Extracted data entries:
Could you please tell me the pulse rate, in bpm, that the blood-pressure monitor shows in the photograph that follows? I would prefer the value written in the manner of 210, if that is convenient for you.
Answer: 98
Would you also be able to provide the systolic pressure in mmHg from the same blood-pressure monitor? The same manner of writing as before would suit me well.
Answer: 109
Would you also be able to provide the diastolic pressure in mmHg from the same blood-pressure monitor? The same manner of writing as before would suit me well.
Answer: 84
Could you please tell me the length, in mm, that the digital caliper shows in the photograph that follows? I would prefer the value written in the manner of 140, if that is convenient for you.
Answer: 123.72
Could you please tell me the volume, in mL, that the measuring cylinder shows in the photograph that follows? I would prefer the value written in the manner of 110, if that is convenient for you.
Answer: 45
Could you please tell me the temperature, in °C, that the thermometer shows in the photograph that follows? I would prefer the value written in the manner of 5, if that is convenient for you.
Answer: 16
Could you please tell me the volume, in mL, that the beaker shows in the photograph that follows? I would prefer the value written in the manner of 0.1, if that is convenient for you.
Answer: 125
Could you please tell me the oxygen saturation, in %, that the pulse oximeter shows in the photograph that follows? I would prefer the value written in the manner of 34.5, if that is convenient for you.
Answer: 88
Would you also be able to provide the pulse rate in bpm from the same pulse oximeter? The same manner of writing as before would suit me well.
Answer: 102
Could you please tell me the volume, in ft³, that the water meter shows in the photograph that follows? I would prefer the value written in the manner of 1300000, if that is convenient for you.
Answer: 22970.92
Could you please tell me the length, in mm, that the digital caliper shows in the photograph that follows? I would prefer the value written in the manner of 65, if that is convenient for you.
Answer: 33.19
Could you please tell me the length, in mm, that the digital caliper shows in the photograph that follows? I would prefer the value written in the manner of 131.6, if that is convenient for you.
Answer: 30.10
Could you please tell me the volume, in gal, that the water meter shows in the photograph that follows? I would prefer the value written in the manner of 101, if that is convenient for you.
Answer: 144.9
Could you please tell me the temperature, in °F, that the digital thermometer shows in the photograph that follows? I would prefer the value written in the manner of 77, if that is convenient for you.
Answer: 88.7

Your objective: Update the entries, starting with the line that contains "Could you please tell me the temperature, in °F, that" and going on through the end of the entries, by writing those lines out again with "digital thermometer" replaced by "infrared thermometer" and everything else left unchanged.

Solution to this problem:
Could you please tell me the temperature, in °F, that the infrared thermometer shows in the photograph that follows? I would prefer the value written in the manner of 77, if that is convenient for you.
Answer: 88.7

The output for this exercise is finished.